As private companies across the country focus on strengthening their supply chain, one government agency has been struggling to do the same. According to Federal News Radio, the United States Department of Defense has encountered challenges tracking its supply chain, as the Pentagon is confronting changing market conditions in which it is not necessarily the major market player.
Brett Lambert, DOD's deputy assistant secretary for manufacturing and industrial base policy, said that the Pentagon needs to recognize the globalized nature of markets in order for there to be any success in the future.
"This is a very difficult concept for many in our business to get their arms around," he said, according to FNR. "Frankly, the department is much more comfortable being the dog, not the tail of a market. This attitude, frankly, is not helpful when we discuss the various ways to track our supply chain. Simply put, the old standby to most supply chain concerns, which was to just mandate things, simply won't work in the modern global and commercial environment. We have to adjust. "

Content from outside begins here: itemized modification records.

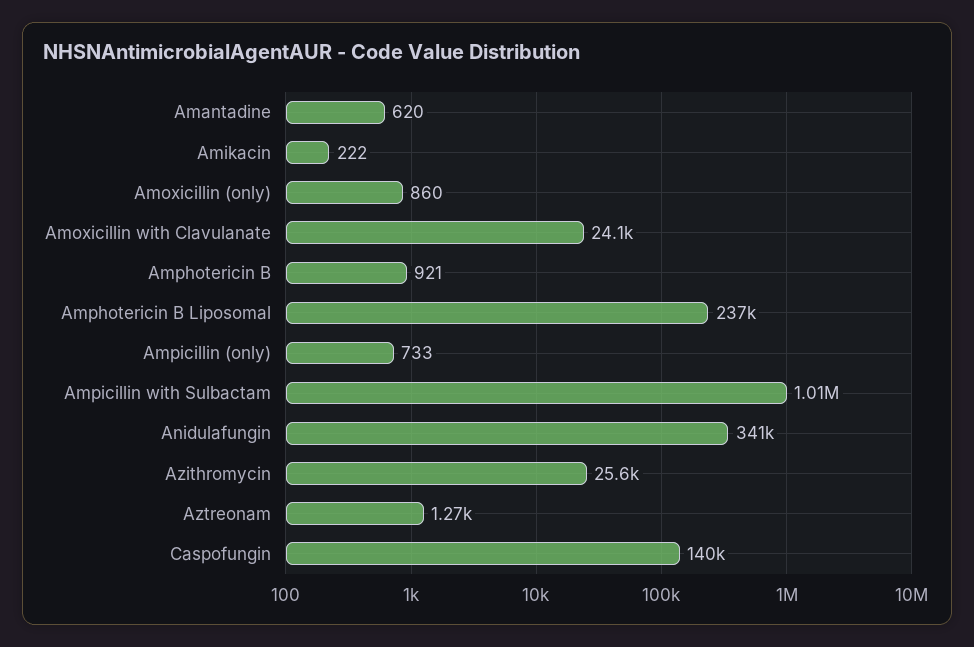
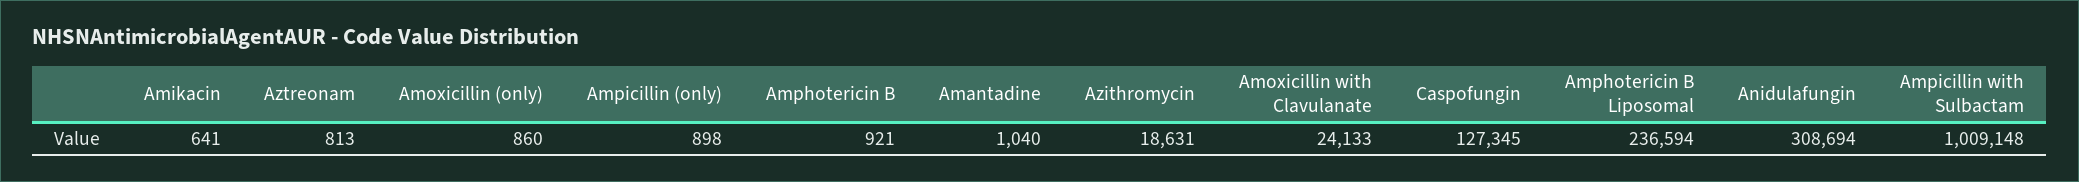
Amantadine: 620 -> 1040
Amikacin: 222 -> 641
Ampicillin (only): 733 -> 898
Anidulafungin: 341000 -> 308694
Azithromycin: 25600 -> 18631
Aztreonam: 1270 -> 813
Caspofungin: 140000 -> 127345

The U.S. government isn't the only organization that needs help with its supply chain as globalization creates new pressures. A report commissioned by Interchange Europe highlighted some of the struggles that supply chain managers in Thailand have been dealing with since severe flooding took place throughout the nation during last year's monsoon season.
According to the report, automotive supply chain managers throughout the globe need to look at the example of Thailand and begin putting their focus on procurement strategies in the event of an emergency. The report refers to the global supply chain as "fragile" and provided suggestions for global managers after interviewing executives from automotive companies in Thailand following the floods.
Samnuek Ngamtrakulchol, chief of human resources for GM Thailand, said that one of the most important things managers can do is to continue to update and devise plans, because natural disasters such as earthquakes, volcanic eruptions or hurricanes are rarely predicted. Data collection along the supply chain could prove invaluable in a crisis situation, as the report highlighted local supply chain breaks as one consequence of the Thailand floods. When there are gaps like these in the supply chain, organizations will want to know where goods are at any given moment and leverage historical data about how goods move through the supply chain, to create action plans.
"No one was prepared for the flooding and I think that the lesson we take away from this for the future is contingency plans have to be kept fresh," he said, according to the report. "You can't put them away in the drawer and think they are done because things change all the time."